Cracker Barrel expects to spend as much as $700 million over the next three years to rejuvenate the 54-year-old concept’s operations, menu and perception among hardcore fans and uninitiated consumers alike.
The comprehensive update is intended to reverse a drop in guest counts that’s currently running about 16% year-to-date. The decline has been particularly severe at dinner, according to executives.
They acknowledged that the brand is also losing market share to competitors. Research revealed that the rivals, whom the officials did not name, are outshining the chain on such fundamentals as menu appeal, value, convenience and the overall guest experience.
“We generally rank in the middle of the peer set, and we do not lead in any of these areas,” CEO Julie Masino said in revealing the particulars of the recast to Wall Street analysts and members of the media.
The core problem, she said, is “we’re just not as relevant as we once were.”
The rejuvenation effort will touch virtually every aspect of the concept, Masino indicated. In all, she said, the attempt to make the concept more contemporary without losing its nostalgic ambiance encompasses about 20 initiatives. She grouped them into four areas:
Menu. Ten stores are currently testing a new bill of fare that Masino characterized as building on Cracker Barrel’s perception as a place to go for scratch-made homestyle foods while simultaneously appealing to more contemporary preferences. She cited the examples of a shepherd’s pie casserole, slow-braised pot roast and creamy chicken and rice.
In addition to revamping the options, the company will update the way certain dishes are made to simply the preparation process. For instance, back-of-house employees still cut lettuce and pineapples by hand. “Some of our recipes and processes haven’t evolved in decades,” Masino said.
For the sake of simplicity, some items will be dropped, she said.
Pricing. “We believe there is a large opportunity to improve the way we price,” Masino said. She explained that there’s a surprising lack of variety in pricing from one market to another, with most units opting for the least-pricey of Cracker Barrel’s five pricing tiers. A unit in an area with $90,000-a-year households is charging the same as a store where the mean income is less than half. She suggested that pricing will be customized more aggressively to the market a store serves. In test areas where pricing was more tailored to the market, the average check rose about 3%, according to the CEO.
Physical appearance.
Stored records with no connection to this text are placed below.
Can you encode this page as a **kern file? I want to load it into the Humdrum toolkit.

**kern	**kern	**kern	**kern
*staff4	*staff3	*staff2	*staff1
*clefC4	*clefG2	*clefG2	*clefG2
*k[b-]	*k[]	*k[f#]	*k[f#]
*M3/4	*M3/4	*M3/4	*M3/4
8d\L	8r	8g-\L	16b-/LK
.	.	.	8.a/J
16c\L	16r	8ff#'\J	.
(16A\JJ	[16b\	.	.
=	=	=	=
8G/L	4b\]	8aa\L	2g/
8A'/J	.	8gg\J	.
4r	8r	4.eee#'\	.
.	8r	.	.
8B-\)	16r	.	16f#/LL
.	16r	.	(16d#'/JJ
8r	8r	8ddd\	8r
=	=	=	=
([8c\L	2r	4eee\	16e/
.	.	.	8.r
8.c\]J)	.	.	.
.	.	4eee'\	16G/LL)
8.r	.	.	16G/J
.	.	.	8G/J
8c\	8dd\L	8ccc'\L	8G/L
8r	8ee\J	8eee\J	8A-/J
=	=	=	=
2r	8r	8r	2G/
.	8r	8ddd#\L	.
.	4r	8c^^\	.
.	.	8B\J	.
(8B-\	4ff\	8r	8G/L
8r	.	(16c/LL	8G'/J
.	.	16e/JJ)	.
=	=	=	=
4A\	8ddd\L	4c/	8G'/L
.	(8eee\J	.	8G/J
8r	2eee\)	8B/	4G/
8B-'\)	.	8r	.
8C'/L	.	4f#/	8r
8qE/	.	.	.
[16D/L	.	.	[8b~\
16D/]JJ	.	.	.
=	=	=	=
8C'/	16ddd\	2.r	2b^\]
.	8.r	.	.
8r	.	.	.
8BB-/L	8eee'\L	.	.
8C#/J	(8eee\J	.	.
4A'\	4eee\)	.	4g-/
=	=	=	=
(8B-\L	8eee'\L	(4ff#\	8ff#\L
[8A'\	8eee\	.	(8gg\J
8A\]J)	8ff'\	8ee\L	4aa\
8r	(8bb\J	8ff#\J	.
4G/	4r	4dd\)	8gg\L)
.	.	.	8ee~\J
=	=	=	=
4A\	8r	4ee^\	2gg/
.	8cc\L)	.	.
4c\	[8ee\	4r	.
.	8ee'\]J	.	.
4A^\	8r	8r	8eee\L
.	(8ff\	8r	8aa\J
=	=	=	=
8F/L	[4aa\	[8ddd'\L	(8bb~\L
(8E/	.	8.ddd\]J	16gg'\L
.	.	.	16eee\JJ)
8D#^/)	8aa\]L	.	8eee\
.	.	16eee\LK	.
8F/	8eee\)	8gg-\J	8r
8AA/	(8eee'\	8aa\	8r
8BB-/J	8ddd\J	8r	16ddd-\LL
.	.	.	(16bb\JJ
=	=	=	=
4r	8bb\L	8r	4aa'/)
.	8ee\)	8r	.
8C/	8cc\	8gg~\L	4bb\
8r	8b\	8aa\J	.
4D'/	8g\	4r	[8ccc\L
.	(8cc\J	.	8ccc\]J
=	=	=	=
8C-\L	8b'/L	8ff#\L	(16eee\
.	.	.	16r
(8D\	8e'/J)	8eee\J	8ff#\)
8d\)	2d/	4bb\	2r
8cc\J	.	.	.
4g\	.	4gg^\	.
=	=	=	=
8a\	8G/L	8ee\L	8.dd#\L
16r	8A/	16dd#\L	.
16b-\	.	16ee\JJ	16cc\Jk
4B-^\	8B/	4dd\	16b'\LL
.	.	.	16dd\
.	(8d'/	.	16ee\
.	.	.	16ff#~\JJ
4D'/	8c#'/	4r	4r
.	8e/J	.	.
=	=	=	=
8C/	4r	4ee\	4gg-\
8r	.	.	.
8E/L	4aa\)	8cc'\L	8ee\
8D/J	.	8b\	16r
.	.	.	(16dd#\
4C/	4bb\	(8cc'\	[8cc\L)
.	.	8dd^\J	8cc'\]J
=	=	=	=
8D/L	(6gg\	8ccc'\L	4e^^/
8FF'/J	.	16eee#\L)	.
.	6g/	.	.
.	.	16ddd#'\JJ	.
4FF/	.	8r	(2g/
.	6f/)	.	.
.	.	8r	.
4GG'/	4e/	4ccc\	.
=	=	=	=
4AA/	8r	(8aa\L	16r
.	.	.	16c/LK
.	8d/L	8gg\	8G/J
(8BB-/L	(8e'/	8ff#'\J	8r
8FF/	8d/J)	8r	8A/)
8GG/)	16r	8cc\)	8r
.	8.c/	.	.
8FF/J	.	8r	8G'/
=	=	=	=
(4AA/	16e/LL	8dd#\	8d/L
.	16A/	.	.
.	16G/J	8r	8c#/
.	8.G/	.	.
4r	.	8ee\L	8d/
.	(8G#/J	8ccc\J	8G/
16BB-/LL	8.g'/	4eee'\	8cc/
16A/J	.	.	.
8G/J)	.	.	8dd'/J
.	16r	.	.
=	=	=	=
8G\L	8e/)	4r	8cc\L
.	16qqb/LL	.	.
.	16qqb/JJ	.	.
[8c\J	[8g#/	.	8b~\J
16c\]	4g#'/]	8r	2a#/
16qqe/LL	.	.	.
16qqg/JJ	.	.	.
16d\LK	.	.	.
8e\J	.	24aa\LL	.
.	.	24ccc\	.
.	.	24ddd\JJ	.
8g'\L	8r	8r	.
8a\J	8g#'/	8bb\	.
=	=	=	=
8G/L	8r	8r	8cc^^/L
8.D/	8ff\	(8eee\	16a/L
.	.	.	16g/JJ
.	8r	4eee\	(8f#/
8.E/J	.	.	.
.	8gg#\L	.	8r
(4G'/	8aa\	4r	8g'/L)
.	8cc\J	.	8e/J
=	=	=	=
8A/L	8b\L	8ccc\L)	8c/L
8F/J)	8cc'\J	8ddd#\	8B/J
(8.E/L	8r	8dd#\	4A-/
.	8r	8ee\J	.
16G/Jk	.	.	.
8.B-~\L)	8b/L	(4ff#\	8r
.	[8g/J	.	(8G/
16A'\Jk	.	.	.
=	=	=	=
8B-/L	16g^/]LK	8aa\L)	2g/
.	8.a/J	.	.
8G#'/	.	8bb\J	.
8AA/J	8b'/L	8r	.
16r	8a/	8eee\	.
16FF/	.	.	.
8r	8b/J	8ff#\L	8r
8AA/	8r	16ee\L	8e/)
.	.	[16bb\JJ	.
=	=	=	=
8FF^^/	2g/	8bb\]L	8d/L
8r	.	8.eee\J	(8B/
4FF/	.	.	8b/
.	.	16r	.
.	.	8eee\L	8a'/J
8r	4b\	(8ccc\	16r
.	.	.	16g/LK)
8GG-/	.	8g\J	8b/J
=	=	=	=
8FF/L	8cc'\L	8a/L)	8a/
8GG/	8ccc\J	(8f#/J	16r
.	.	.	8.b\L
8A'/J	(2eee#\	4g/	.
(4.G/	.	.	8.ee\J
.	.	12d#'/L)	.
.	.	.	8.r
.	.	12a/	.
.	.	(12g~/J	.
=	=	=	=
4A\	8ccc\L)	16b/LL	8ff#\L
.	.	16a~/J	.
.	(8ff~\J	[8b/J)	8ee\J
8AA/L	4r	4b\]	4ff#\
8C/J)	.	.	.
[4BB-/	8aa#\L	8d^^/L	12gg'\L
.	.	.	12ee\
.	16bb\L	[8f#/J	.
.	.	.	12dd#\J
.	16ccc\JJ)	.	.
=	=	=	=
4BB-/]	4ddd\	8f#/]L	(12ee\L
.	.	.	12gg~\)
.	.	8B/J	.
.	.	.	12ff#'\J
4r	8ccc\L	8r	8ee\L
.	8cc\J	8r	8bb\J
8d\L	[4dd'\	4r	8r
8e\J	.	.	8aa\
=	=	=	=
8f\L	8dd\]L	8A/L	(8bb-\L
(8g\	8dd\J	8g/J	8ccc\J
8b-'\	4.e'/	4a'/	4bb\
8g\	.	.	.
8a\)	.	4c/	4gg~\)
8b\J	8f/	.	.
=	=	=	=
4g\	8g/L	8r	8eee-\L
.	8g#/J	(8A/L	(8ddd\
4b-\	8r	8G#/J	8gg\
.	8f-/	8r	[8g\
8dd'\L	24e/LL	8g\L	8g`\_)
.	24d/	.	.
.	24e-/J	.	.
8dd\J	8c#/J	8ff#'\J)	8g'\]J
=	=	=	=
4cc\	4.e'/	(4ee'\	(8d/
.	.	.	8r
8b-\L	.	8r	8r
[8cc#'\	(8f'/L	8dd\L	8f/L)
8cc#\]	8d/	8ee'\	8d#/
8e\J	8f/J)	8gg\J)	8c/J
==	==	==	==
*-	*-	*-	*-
Many stores have not been adequately maintained, requiring “a defensive investment” in their physical appearance and functionality, said Masino. Two units have tested a renovation package that guests characterized as “lighter, brighter, fresher, cleaner.”
Simultaneously, the chain is testing a new prototype that’s 15% smaller than the current typical Cracker Barrel, without any loss in seating. “This will help unlock unit growth over the long term,” Masino said.
The company has retained an industrial engineering company to ensure the operations of new stores are simpler and more efficient.
Off-premise. Although Cracker Barrel has grown its delivery and to-go businesses and has enjoyed particular success from its holiday catering programs, “there’s an opportunity to further grow this business,” said Masino. She did not divulge any particulars on how the chain intends to do it, but noted that the brand will continue to invest in digital enhancements like functionality upgrades to its loyalty program. Though introduced just a few months ago, it already boasts 5 million members, she noted.
To pay at least a portion of the rejuvenation effort, Cracker Barrel’s board voted to cut the company’s next quarterly dividend from $1.30 a share to about 25 cents.
The plan calls for spending $160 million to $180 million in its next fiscal year; $180 million to $220 million in fiscal 2026; and $260 to $300 million in fiscal 2027.
Masino indicated that Cracker Barrel’s results for the third and fourth quarters of fiscal 2024 will likely fall below expectations because of continuing traffic erosion.
CFO Craig Pommells indicated that results should start to improve significantly during the second half of fiscal 2026 and then continue into the next year.
The rejuvenation program was drafted not as one or two-year fix, but “for the next 10 years and beyond,” said Masino.
“We simply have to invest in the future,” she said.
The company is scheduled to report Q3 results on May 30.